Последнее было легко доказано путем хирургического вмешательства, в ходе которого в мозге животного выводился из строя центр, отвечающий за блокировку двигательных сигналов во время сна. Любой может найти в Ютубе ролики, на которых демонстрируется, как животное, например, собака, на котором была произведена эта операция, погрузившись в сон и находясь в быстрой его фазе, вскакивала на лапы и начинала носиться по лаборатории, отыгрывая действия своего сновидческого двойника. Это поведение длится до тех пор, пока животное (не сомневаясь, что оно действует в мире, в то время как оно спит) не столкнется с каким-либо реальным препятствием в лаборатории и не проснется от этого.

Но как окончательно доказать или опровергнуть гипотезу, что движение глаз под веками, если речь идет о сне человека, стопроцентно скоррелированы с движением глаз сновидческого Я? Проверка казалась нереализуемым сюжетом в пределах допустимого в современной науке. Но во всех таких случаях действует золотое правило: проблема решается на более высоком уровне, чем она формулируется. Таким новым уровнем сложности стал поиск решения проблемы, связанной с заявлением некоторых людей, что они способны осознавать себя во сне и совершать там намеренные действия.

Кейт Хирн [1] и Стивен Лаберж [2] независимо друг от друга провели эксперимент, который позволил проверить, правду ли говорят те, кто заявляет о способности осознавать себя внутри сна. Исследователь, зная о том, что движения глазных яблок связаны с фазой сна, в которой происходят сновидения, предлагает такому заявителю-испытуемому в ходе предварительной беседы в следующий раз, когда тот окажется во сне и осознает, что сон это сон, произвести движение глазами сновидческого двойника в строго определенной последовательности. Например, посмотреть вверх, вниз, влево, вправо, и повторить эту последовательность, скажем, четырежды.

ИСХОДНЫЕ ДАННЫЕ —
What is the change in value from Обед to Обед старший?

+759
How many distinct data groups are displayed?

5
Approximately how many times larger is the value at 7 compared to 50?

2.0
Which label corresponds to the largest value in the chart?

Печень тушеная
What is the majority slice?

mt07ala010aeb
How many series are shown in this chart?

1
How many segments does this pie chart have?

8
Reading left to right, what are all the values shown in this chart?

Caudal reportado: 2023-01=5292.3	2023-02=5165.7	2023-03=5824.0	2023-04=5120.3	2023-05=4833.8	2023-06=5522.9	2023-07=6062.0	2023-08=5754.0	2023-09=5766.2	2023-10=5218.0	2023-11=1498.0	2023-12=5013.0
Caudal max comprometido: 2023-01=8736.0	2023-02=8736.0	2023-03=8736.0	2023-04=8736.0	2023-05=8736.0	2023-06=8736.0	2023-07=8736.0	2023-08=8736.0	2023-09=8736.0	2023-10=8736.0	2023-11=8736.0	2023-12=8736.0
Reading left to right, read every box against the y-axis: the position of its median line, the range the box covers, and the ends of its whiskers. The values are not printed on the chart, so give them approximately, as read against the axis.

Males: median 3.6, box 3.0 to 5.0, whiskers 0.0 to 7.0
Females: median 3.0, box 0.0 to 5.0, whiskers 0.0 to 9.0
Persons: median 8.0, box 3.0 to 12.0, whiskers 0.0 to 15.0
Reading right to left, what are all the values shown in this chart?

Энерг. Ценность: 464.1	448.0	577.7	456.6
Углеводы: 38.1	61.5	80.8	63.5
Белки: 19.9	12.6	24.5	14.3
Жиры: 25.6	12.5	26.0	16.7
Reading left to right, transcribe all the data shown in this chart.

ИСПОЛЬЗУЯ ИНФОРМАЦИЮ —
1. Переведите на английский язык предложение из фрагмента документа: «Проверка казалась нереализуемым сюжетом в пределах допустимого в современной науке.»
2. Кто, согласно фрагменту документа, независимо друг от друга провел эксперимент по проверке способности осознавать себя внутри сна?
3. Пожалуйста, перескажите в виде списка абзац фрагмента документа, начинающийся словами «Кейт Хирн и Стивен Лаберж независимо друг от друга», сохранив основные факты.

ОЖИДАЕМЫЕ ОТВЕТЫ —
1. The test seemed an unfeasible undertaking within the limits of what is permissible in modern science.

2. Кейт Хирн и Стивен Лаберж.

3.
- Кейт Хирн и Стивен Лаберж независимо друг от друга провели эксперимент, проверяющий правдивость тех, кто заявляет о способности осознавать себя внутри сна.
- Исследователь знает, что движения глазных яблок связаны с фазой сна, в которой происходят сновидения.
- В предварительной беседе он предлагает испытуемому, осознав во сне, что это сон, выполнить глазами сновидческого двойника движения в строго определенной последовательности.
- Пример последовательности: вверх, вниз, влево, вправо, с повтором, скажем, четырежды.